Necesitaba refuerzos. «Mire» —le dije— «Cuatro mil millones de personas creen en algún tipo de Dios y en la voluntad propia. No pueden estar todos equivocados».
«Muy poca gente cree en Dios», me contestó.
No entendía cómo podía negar lo evidente.
«Por supuesto que cree en Dios. Miles de millones de personas creen en Dios».
El anciano se inclinó un poco hacia mí, sus codos apoyados sobre los brazos de la mecedora.
«Cuatro mil millones de personas dicen que creen en Dios, pero son pocos los que creen de verdad. Si creyeran en Dios, vivirían todos los minutos de sus vidas en apoyo de esa creencia. La gente rica daría toda la riqueza acumulada a los necesitados. Todo el mundo estaría buscando frenéticamente el modo de determinar cuál de las religiones es la auténtica. Nadie se sentiría cómodo con la idea de que tal vez haya escogido la religión equivocada y que como consecuencia esté condenado al castigo eterno o a una mala reencarnación o cualquier otra consecuencia impensable. Las personas dedicarían sus vidas a convertir a otros a sus religiones».
«La creencia en Dios exigiría una devoción obsesiva al cien por cien, ejerciendo influencia sobre todos los momentos conscientes de esta breve existencia en la tierra. Pero tus cuatro mil millones de supuestos creyentes no viven sus vidas de esa manera… a excepción de unos pocos. La mayoría cree en lo útil de sus creencias —una utilidad terrenal y práctica— pero no cree en la realidad subyacente».
No me podía creer lo que estaba escuchando.

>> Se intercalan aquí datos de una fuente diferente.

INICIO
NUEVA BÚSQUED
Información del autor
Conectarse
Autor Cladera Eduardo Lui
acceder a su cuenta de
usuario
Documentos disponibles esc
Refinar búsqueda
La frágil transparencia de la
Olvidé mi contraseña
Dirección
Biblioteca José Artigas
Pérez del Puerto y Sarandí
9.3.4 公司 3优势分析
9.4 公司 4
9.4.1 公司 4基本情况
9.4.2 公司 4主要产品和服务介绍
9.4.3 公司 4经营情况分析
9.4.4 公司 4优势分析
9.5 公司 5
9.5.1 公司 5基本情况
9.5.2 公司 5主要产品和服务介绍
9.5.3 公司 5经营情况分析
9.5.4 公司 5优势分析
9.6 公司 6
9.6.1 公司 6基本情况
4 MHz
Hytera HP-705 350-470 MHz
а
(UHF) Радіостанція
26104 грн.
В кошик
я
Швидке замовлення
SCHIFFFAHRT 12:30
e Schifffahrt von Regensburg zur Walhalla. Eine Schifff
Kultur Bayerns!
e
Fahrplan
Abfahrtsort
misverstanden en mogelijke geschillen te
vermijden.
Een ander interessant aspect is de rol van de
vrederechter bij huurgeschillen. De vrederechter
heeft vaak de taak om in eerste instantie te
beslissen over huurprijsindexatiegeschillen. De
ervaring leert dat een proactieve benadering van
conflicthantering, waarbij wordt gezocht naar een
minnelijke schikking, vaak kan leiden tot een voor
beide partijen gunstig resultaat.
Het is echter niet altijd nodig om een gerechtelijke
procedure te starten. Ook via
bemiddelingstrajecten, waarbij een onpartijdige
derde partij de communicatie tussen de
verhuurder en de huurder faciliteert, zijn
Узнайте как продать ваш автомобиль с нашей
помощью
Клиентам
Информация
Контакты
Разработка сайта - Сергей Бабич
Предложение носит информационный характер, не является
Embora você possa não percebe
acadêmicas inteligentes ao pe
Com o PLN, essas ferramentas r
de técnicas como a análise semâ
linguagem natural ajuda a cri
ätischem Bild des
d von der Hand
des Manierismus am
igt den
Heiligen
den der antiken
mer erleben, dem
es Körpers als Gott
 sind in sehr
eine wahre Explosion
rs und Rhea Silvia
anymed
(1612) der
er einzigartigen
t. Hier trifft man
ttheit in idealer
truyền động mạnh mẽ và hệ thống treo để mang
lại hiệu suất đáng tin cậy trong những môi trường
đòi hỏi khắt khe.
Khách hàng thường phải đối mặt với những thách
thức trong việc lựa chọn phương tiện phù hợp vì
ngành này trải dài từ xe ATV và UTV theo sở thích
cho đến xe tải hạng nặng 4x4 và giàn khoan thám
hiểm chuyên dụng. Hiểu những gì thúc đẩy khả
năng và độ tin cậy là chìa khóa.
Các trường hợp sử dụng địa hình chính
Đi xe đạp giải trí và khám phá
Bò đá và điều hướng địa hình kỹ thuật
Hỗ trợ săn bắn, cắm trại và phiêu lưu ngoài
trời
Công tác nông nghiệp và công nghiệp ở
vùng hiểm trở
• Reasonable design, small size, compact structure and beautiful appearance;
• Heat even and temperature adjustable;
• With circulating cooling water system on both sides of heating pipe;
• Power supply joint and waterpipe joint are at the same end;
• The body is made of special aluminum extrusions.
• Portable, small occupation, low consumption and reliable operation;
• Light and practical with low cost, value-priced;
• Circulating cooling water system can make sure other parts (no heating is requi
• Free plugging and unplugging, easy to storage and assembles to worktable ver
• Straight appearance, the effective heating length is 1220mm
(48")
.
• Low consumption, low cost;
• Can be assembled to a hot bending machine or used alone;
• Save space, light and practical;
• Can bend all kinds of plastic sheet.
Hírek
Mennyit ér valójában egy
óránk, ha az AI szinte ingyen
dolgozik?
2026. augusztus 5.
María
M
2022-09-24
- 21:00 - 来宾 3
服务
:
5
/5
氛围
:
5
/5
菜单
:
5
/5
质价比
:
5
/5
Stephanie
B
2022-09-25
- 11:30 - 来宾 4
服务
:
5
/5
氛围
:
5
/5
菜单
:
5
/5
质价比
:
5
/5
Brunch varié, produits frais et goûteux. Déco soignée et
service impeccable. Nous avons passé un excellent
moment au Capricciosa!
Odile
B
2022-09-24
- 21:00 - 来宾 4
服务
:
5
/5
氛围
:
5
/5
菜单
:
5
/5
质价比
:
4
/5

«Si les preguntara, dirían que creen».
«Dicen que creen porque es necesario aparentar que se cree para obtener los beneficios que ofrece la religión. Dicen a otras personas que creen y hacen cosas que creen que harían los creyentes, como rezar y leer libros sagrados. Pero no hacen las cosas que haría un verdadero creyente, las cosas que tendría que hacer un verdadero creyente».
«Si tú crees que se te viene encima un camión, te apartarás de su camino. Eso es creer en la realidad del camión. Pero si dices a los demás que temes al camión y, sin embargo, no haces nada para apartarte de su camino, eso no es creer en el camión. Del mismo modo, no es creencia decir que existe Dios y seguir pecando y acaparando riquezas mientras personas inocentes se mueren de hambre. Cuando la creencia no controla tus decisiones más importantes, no es creencia en la realidad subyacente, sino en la utilidad de creer».
«¿Me está diciendo que no existe Dios?», le pregunté, en un intento de que fuera al grano.
«Digo que la gente afirma creer en Dios, pero en su mayoría no creen literalmente en Dios. Solamente actúan como si creyeran porque existen beneficios terrenales al actuar así. Crean un engaño para sí mismos porque les hace sentir felices».
«¿Entonces usted cree que sólo los ateos creen en su propia creencia?», pregunté.
«No. Los ateos también prefieren el autoengaño», dijo.
«Entonces, según usted, nadie cree nada en lo que dice creer».
«Lo máximo que puede hacer cualquier ser humano es elegir el engaño que le ayude a afrontar y superar su existencia cotidiana. Esa es la razón por la que personas de diferentes religiones pueden, por lo general, vivir en paz. A cierto nivel, todos sospechamos que esas otras personas no creen en su propia religión, del mismo modo que nosotros no creemos en la nuestra».
No podía aceptar esta afirmación.
«A lo mejor la razón por la que respetamos a otras religiones es que todas tienen un conjunto de creencias centrales en común, y sólo difieren en los detalles».
«Los judíos y los musulmanes creen que Cristo no es el Hijo de Dios», contestó. «Si tienen razón, los cristianos están equivocados en la esencia central de su religión. Y si los judíos o los cristianos o los musulmanes practican la religión correcta, entonces los hindúes y budistas, que creen en la reencarnación, se equivocan. ¿Te parece que se trata de meros “detalles”?».
«Supongo que no», confesé.
«A cierto nivel de su conciencia, todo el mundo sabe que la probabilidad de escoger la religión verdadera —si es que existe tal cosa— es nula».